→ WHAT YOU SHOULD DO
Exactly the lines below from the line with "robust. Back in" through the line with "hypocrites the most?" must make up the answer, both ends included and pictures left out.

→ DATA FOR PROCESSING
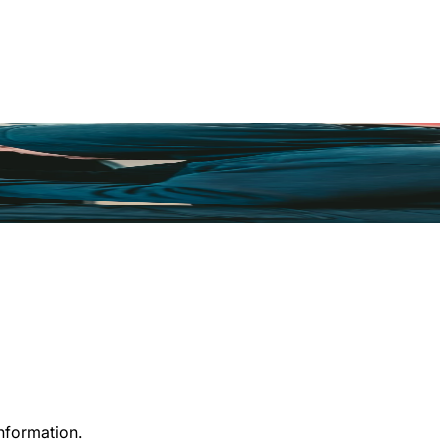
information.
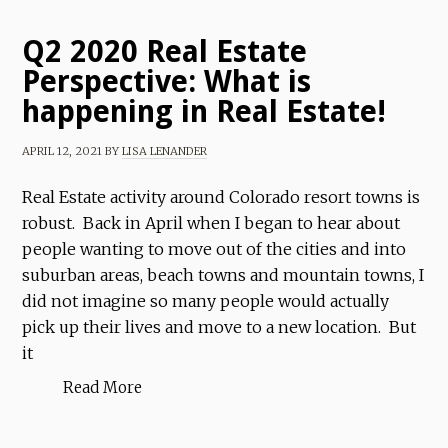
Q2 2020 Real Estate
Perspective: What is
happening in Real Estate!
APRIL 12, 2021
BY
LISA LENANDER
Real Estate activity around Colorado resort towns is
robust. Back in April when I began to hear about
people wanting to move out of the cities and into
suburban areas, beach towns and mountain towns, I
did not imagine so many people would actually
pick up their lives and move to a new location. But
it
Read More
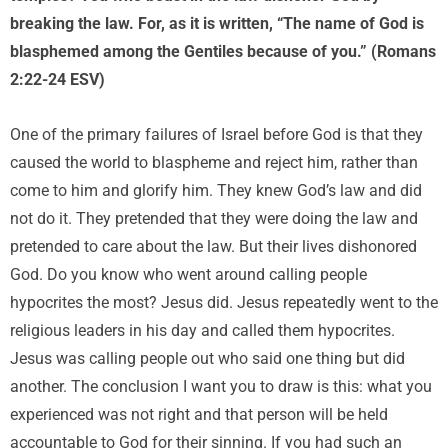
breaking the law. For, as it is written, “The name of God is
blasphemed among the Gentiles because of you.” (Romans
2:22-24 ESV)
One of the primary failures of Israel before God is that they
caused the world to blaspheme and reject him, rather than
come to him and glorify him. They knew God’s law and did
not do it. They pretended that they were doing the law and
pretended to care about the law. But their lives dishonored
God. Do you know who went around calling people
hypocrites the most? Jesus did. Jesus repeatedly went to the
religious leaders in his day and called them hypocrites.
Jesus was calling people out who said one thing but did
another. The conclusion I want you to draw is this: what you
experienced was not right and that person will be held
accountable to God for their sinning. If you had such an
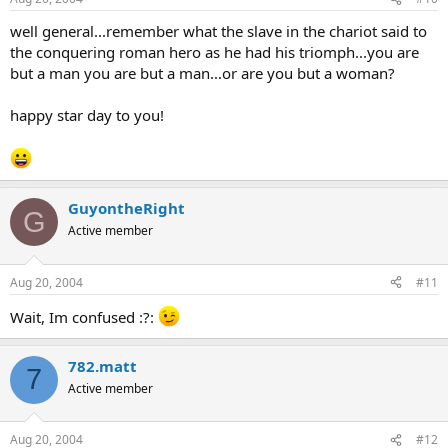
well general...remember what the slave in the chariot said to
the conquering roman hero as he had his triomph...you are
but a man you are but a man...or are you but a woman?
happy star day to you!
GuyontheRight
G
Active member
Aug 20, 2004
#11
Wait, Im confused :?:
782.matt
7
Active member
Aug 20, 2004
#12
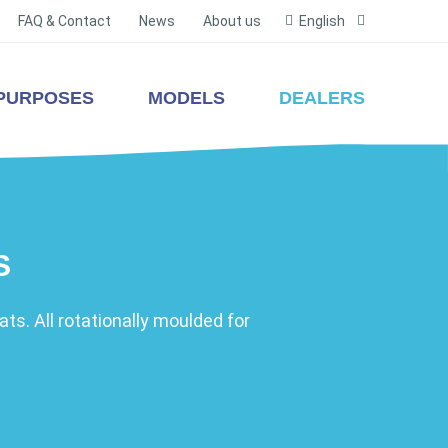
FAQ & Contact
News
About us
English
PURPOSES
MODELS
DEALERS
S
ts. All rotationally moulded for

→ YOUR SOLUTION
robust. Back in April when I began to hear about
people wanting to move out of the cities and into
suburban areas, beach towns and mountain towns, I
did not imagine so many people would actually
pick up their lives and move to a new location. But
it
Read More
breaking the law. For, as it is written, “The name of God is
blasphemed among the Gentiles because of you.” (Romans
2:22-24 ESV)
One of the primary failures of Israel before God is that they
caused the world to blaspheme and reject him, rather than
come to him and glorify him. They knew God’s law and did
not do it. They pretended that they were doing the law and
pretended to care about the law. But their lives dishonored
God. Do you know who went around calling people
hypocrites the most? Jesus did. Jesus repeatedly went to the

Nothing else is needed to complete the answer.